2006-12-01 07:54:33 · 7 answers · asked by johnhildeb 3 in Science & Mathematics ➔ Mathematics
Drop a line straight down from the top of the triangle to the base. That's the height of the triangle.
You have a right triangle now, with the hypotenuse = 2x (one side) and the shorter side = x, and the angle between is 60 degrees.
Therefore the height of the triangle = sqrt(4x^2 - x^2) = xsqrt(3).
The area of the triangle is 1/2 the base (2x) times the height.
A(x) = 1/2(2x)(xsqrt(3)) = x^2(sqrt(3))
2006-12-01 08:03:49 · answer #1 · answered by Jim Burnell 6 · 0⤊ 0⤋
The area of a triangle is equal to 1/2 times its height times its base. The base is obviously going to be 2x. If you split up the equalateral triangle into two pieces going down the middle you get two right triangles sharing the height as their common side. Each right triangle would have x as their short side and 2x as their hypotenuse. You can find the length of the third side (the height) using the Pythagorean theorem...
x^2 + h^2 = (2x)^2 = 4*x^2
h^2 = 3*x^2
h = sqrt(3)*x
So the height is square root of 3 times x.
The area would then be...
A = 1/2bh = 1/2(2x)[sqrt(3)*x] = sqrt(3)*x^2
2006-12-01 16:01:48 · answer #2 · answered by Kyrix 6 · 0⤊ 0⤋
danny has given you a simple and correct answer.

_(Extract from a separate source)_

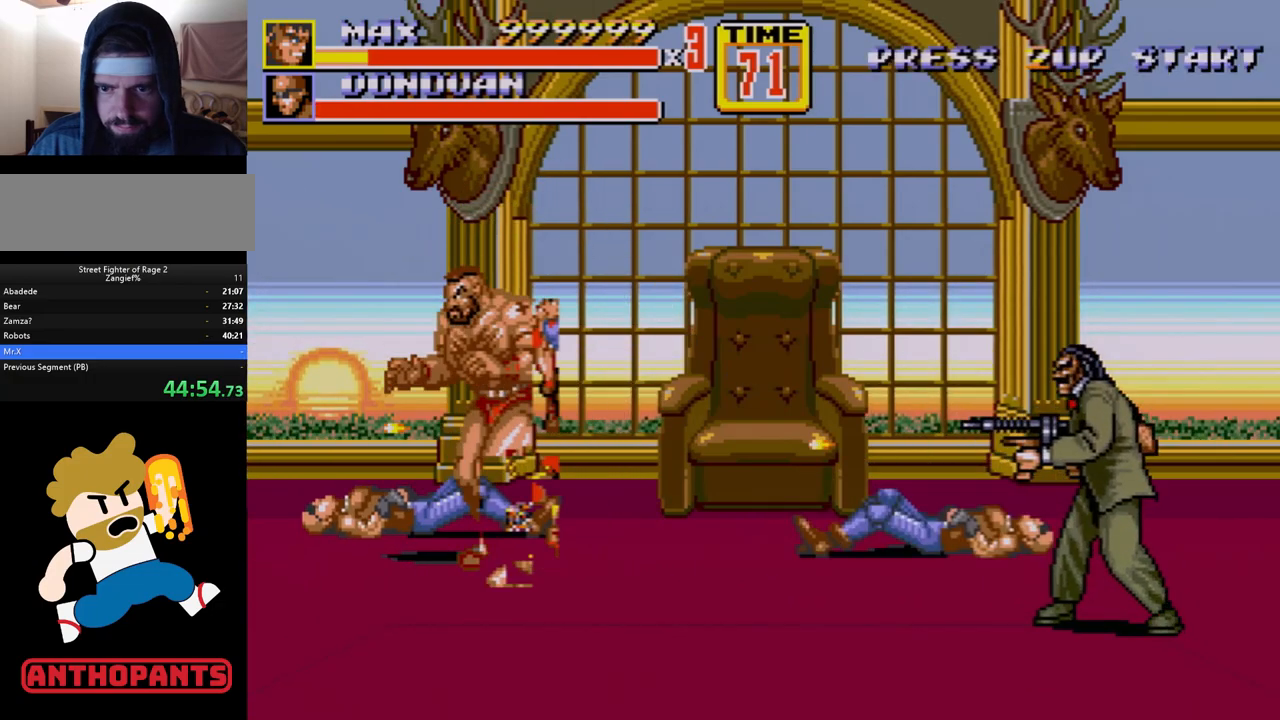
{"buttons": ["DPAD_LEFT"], "events": [[233, "DPAD_DOWN", "up"], [383, "DPAD_UP", "down"], [433, "DPAD_UP", "up"]]}
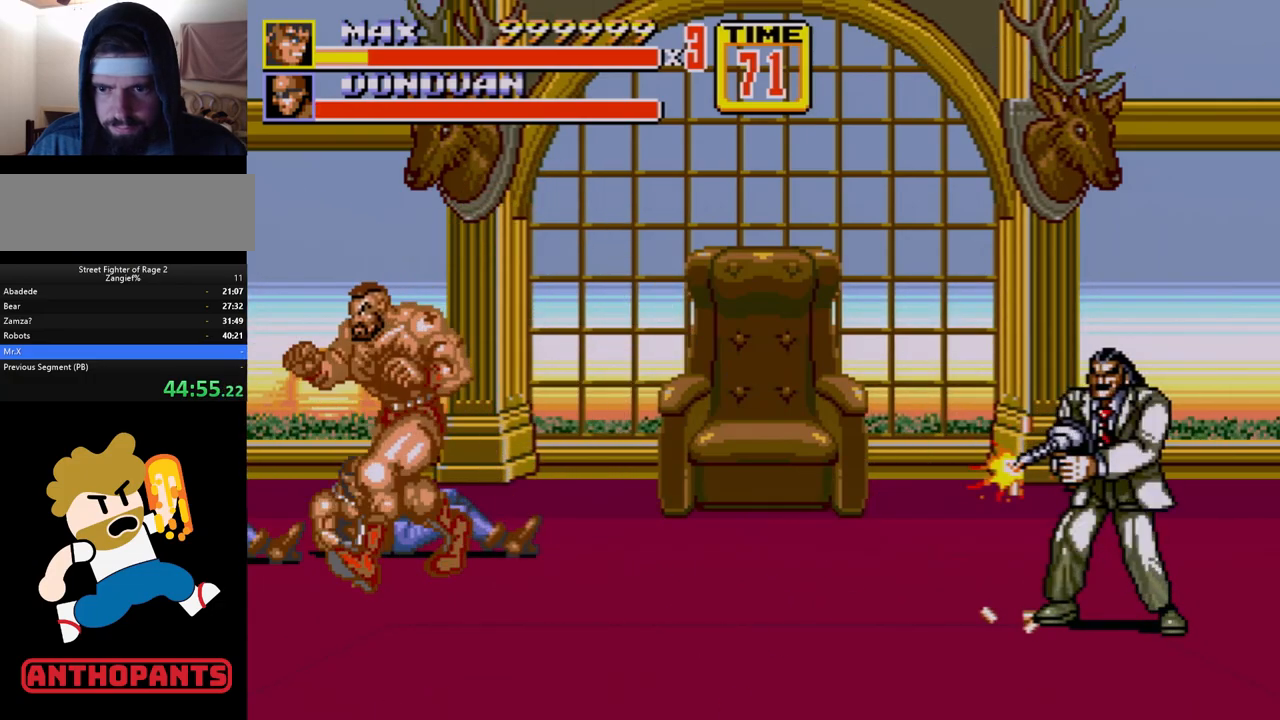
{"buttons": ["DPAD_RIGHT"], "events": [[167, "DPAD_LEFT", "up"], [200, "DPAD_RIGHT", "down"], [200, "DPAD_UP", "down"], [300, "DPAD_UP", "up"], [350, "C", "down"], [483, "C", "up"]]}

Here's an explanation of where it came from:
If you're studying geometry, you should memorize the following formula for the area of an equilateral triangle:
A = (s^2) (sqrt(3)) / 4
where s is the length of a side of the triangle
In your example, s = 2x. So danny has simply substituted 2x for s in the above equation. Once you simplify it, you should find that the answer is "x square times the square root of 3."
2006-12-01 16:23:29 · answer #3 · answered by actuator 5 · 0⤊ 0⤋
A= (1/2*x)*(sqrt(3)*x)
start by drawing an equalateral triangle and label each side 2x
we know that the area of a triangle is 1/2*base*height
finding the height is the tricky part, use the pythagorean theorem a^2+b^2=c^2 and fill in the information
the hypotenuse is c, which in this case is 2x, the length of the base is 1/2 one of the sides which is x, so plug it in to get x^2+height^2 =(2x)^2
when you solve for height you get height^2=4x^2-x^2
height =sqrt(3)*x
plug this in again
area = 1/2*base*height
area =1/2*(2x)* (sqrt(3)*x)
2006-12-01 16:11:08 · answer #4 · answered by heavenbohemian 3 · 0⤊ 0⤋
The area can be calculated by : bh/2
We know that b = 2x
In order to find h we divide de triangle in two rectangle traingle where the catets are h and x and the hypot^2= 2x (According to Pitagoras)
4x^2 = x^2 + h^2
h= sqr(3) x.... sqr: square root
Now the Area = 2x . sqr(3) x/2 = x^2 sqr(3) ... this the formula you are looking for
2006-12-01 16:00:36 · answer #5 · answered by Anonymous · 0⤊ 0⤋
2x is equal to the opposite site of this triangle since the opposite site of a equilateral triangle are equal.
2006-12-01 16:11:13 · answer #6 · answered by Johnny 2 · 0⤊ 0⤋
2x = length of side
area = (2x)^2 (squareroot of 3) ALL DIVIDED BY 4
Then you simplify it
2006-12-01 16:02:43 · answer #7 · answered by <3 2 · 0⤊ 0⤋